**PARTS OF THE EXERCISE**
[1] Answer these questions using the text on lymphoscintigraphy:
(a) In what year was the lymph-node scintigram first described?
(b) Which cases are named as the most suitable candidates for sentinel node navigation?
(c) How many of the patients with histologically confirmed lymph node metastases had them in the first tier?
[2] Can you condense the paragraph of the lymphoscintigraphy text that begins "Lymphoscintigraphy may be performed for any patient" into a short list that keeps its main facts?
[3] Reproduce the passage of the lymphoscintigraphy text word for word, starting at "The feasibility of" and ending at "cancer or melanoma.".

**DOCUMENT TEXT**
· · · · · · ·
Lymphoscintigraphy is the injection of radioactive particles that are then imaged as they pass through lymphatic vessels to their respective lymph nodal drainage basins. Lymphoscintigraphy is receiving increasing interest as a means to stage regional lymph nodes in early stage malignancy. The lymph-node scintigram was first described in 1958 by Sage and Gozun.36 Colloidal Au-198 was initially used and then replaced by technetium-99m (Tc-99m) because of a better safety profile. Tc-99m has a short half-life, no significant β-emission and a low dose is required for the good detection energy. It was bound to different pharmaceuticals including human serum albumin, antimony trisulphide, sulphur colloid and tin colloid that determine its uptake pattern.37,38 Its first successful modern application has been in the localisation of the true nodal drainage basins of melanomas situated in regions of highly variable drainage, in particular the trunk and head and neck.39,40
Lymphoscintigraphy may be performed for any patient to evaluate lymph nodes, whereas sentinel node navigation has several indications including tumour size, location, previous treatments. In common practice, as the purpose of sentinel node navigation is to detect micrometastasis in cases with relatively low incidence of lymph node involvement, cases with the tumour invasion limited to muscularis propria or submucosal layer are most suitable candidates for this procedure. Advanced cases with large tumours and massive lymph node involvement must be excluded in order to avoid poor results due to obstruction or alteration of the lymphatic drainage route.
The feasibility of lymphoscintigraphy in gastric cancer and its diagnostic reliability remains unclear because the lymphatic network may be more complex than that in breast cancer or melanoma.
Although there are limited number of studies on the evaluation of sentinel nodes in gastric cancer,41–45 we believe the present work is one of the first detailed studies on the value of gastric lymphoscintigraphy in identifying regional lymph node involvement in patients with gastric cancer, as compared to abdominal ultrasound, computed tomography and postoperative histological evaluation. Despite the increasing interest in the sentinel node concept in gastric cancer patients, it seems more important to know the involvement of lymph nodes before surgery as standard D2 lymph node dissection was performed in all previous sentinel node studies without taking into consideration of involved nodes.41–46 Because of the high incidence of lymph node involvement even in T1–T2 tumours in those studies, which was around 4–57% in sentinel nodes and 1–7.1% in non-sentinel nodes, it seems logical to perform D2 dissection to stage the patients accurately. We found histologically confirmed lymph node metastases in 34 patients most of which (65%; 22 patients) were located in the first tier. The higher incidence of involvement in the second tier (35%; 12 patients) in our study may partly be due to patients with T3 tumours. With this higher incidence of involvement, it does not seem logical to apply the sentinel node concept in gastric cancer patients.
· · · · · · ·
Recorded data:
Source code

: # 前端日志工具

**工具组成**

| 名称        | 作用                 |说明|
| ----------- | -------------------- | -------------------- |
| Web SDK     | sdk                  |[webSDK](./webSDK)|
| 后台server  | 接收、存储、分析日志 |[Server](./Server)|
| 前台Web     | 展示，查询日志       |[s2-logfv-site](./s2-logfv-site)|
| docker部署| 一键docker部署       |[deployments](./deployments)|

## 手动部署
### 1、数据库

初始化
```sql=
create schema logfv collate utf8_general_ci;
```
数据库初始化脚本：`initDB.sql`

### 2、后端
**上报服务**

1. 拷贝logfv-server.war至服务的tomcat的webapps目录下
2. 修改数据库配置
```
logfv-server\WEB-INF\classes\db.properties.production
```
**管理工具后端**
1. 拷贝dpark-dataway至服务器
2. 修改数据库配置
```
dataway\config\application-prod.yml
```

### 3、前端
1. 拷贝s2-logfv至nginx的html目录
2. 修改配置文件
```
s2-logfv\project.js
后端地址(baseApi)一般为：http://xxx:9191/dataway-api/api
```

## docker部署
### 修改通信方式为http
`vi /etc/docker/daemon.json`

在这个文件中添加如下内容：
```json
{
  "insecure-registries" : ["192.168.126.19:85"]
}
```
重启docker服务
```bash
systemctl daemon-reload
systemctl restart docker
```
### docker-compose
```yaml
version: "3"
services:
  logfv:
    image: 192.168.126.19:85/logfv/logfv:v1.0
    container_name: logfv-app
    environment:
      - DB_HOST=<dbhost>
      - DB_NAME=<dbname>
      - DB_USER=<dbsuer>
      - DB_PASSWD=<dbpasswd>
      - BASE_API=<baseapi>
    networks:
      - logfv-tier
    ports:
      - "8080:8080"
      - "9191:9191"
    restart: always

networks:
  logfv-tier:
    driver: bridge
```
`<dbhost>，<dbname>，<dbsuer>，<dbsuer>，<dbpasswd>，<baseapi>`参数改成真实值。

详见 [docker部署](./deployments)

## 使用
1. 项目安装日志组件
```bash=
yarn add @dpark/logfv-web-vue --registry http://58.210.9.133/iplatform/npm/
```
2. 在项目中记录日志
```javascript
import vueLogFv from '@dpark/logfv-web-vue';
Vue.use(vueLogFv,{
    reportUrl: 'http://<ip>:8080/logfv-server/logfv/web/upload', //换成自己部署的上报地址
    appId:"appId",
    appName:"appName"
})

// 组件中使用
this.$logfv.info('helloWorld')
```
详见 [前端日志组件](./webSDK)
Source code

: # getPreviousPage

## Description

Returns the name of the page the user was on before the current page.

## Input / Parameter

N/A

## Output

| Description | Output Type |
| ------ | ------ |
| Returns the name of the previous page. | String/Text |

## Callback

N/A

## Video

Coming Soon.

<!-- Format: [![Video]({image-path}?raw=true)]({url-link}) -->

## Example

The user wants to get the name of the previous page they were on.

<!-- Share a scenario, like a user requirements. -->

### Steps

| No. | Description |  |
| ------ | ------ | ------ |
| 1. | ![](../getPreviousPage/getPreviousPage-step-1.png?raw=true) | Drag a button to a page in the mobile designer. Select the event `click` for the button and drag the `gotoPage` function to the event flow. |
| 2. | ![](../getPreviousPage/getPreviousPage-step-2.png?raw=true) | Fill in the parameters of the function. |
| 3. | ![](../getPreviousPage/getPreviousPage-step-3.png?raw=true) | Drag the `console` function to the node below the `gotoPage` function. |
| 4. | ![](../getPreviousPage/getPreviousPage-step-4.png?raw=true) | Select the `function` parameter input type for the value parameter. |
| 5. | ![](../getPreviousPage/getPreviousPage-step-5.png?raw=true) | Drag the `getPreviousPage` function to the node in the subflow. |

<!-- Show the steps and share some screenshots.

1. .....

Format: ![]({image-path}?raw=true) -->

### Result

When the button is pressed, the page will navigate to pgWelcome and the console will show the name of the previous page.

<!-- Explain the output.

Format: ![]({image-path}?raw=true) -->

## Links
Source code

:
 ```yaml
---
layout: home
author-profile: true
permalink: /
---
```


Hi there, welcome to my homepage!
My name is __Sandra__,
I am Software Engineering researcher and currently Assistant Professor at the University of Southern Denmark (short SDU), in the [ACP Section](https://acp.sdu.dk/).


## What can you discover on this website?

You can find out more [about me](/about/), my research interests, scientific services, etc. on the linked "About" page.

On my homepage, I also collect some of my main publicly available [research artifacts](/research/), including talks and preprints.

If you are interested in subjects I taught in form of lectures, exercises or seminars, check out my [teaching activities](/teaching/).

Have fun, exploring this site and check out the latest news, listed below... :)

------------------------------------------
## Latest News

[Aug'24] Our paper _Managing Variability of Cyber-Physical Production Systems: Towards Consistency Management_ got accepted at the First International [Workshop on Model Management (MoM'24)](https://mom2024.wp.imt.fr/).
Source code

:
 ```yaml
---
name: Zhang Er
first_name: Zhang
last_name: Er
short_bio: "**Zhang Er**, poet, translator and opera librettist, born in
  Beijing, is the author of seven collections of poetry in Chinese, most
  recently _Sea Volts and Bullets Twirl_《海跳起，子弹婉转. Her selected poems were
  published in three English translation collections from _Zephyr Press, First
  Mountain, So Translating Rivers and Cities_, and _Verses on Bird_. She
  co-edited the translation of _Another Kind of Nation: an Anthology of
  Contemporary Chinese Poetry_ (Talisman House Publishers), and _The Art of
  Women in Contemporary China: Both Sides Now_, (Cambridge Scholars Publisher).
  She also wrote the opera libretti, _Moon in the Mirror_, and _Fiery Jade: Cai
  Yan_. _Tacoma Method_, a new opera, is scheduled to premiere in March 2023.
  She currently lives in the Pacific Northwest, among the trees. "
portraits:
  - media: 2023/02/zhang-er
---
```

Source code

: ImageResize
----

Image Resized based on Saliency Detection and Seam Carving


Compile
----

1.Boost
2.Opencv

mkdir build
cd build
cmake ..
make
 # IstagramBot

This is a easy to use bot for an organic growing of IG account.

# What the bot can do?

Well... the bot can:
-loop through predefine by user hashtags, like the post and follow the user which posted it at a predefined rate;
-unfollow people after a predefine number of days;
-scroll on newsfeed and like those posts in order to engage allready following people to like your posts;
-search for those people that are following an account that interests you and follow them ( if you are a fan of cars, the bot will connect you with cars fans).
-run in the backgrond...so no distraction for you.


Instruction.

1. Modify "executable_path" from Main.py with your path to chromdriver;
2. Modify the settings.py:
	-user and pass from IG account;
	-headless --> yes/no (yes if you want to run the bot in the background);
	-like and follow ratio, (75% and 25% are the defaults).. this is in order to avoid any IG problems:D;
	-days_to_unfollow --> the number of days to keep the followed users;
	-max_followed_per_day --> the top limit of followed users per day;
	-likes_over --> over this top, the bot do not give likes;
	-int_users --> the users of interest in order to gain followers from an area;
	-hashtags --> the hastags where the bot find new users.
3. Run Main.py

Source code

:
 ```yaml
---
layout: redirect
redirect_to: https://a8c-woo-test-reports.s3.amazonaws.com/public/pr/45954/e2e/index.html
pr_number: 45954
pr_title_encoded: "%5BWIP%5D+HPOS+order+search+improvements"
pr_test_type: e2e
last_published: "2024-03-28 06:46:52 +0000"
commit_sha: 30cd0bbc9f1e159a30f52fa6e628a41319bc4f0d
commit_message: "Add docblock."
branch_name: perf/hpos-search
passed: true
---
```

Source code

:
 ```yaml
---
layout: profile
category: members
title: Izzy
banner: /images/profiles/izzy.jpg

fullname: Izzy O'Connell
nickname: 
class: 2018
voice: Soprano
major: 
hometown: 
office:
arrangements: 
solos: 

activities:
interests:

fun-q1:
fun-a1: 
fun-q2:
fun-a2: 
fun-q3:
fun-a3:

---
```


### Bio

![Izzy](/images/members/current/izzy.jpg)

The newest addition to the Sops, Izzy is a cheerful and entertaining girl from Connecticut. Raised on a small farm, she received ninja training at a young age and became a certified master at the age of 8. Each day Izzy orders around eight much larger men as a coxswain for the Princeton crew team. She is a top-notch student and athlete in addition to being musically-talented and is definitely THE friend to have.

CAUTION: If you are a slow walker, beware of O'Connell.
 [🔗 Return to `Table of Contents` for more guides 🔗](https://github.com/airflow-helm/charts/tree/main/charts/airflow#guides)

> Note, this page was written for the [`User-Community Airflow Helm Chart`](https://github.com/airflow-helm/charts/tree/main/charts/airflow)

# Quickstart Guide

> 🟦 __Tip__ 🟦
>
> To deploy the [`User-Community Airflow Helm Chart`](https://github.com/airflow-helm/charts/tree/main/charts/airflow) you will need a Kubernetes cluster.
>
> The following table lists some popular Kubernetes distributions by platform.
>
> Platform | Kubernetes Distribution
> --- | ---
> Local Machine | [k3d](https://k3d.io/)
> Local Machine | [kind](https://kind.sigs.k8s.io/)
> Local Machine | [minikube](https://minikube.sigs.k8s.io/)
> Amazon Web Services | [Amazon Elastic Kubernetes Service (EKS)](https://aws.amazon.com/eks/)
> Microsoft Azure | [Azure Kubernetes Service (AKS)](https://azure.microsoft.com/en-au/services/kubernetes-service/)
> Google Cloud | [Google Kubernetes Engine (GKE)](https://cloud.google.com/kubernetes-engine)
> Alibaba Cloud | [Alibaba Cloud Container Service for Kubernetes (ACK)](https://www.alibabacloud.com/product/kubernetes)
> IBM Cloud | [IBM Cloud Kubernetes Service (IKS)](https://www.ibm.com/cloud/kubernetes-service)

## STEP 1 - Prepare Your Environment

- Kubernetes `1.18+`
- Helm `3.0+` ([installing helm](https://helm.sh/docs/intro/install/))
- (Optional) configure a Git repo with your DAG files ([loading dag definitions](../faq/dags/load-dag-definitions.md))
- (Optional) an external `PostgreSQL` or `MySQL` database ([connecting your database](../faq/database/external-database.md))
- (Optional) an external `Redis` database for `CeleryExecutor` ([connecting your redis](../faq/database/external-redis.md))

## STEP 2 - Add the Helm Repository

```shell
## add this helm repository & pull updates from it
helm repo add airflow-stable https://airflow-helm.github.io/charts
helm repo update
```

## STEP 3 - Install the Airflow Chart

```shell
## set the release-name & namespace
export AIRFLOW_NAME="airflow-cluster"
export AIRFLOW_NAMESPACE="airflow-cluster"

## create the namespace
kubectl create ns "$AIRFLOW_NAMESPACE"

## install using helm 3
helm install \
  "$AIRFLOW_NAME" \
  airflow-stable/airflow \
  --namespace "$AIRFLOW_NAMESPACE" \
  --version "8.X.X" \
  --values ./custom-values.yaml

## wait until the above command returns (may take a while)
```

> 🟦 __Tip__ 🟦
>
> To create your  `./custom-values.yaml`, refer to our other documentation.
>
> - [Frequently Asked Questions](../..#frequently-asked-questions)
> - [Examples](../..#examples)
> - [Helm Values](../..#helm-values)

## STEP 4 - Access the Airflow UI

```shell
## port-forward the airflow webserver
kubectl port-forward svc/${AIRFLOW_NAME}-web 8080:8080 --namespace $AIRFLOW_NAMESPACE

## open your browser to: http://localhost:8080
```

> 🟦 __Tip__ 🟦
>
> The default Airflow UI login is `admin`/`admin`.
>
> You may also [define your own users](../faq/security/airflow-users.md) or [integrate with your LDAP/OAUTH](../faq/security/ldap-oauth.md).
· · · · · · ·
**ANSWERS IN ORDER**
[1]
(a) 1958
(b) Cases with tumor invasion limited to the muscularis propria or submucosal layer
(c) 22 patients (65%)

[2]
- Lymphoscintigraphy can be used on any patient to evaluate lymph nodes.
- Sentinel node navigation has several indications, including tumor size, location and previous treatments.
- Its purpose is to detect micrometastasis where lymph node involvement is relatively uncommon.
- The most suitable candidates are cases with tumor invasion limited to the muscularis propria or submucosal layer.
- Advanced cases with large tumors and massive lymph node involvement must be excluded, because obstruction or alteration of the lymphatic drainage route leads to poor results.

[3]
The feasibility of lymphoscintigraphy in gastric cancer and its diagnostic reliability remains unclear because the lymphatic network may be more complex than that in breast cancer or melanoma.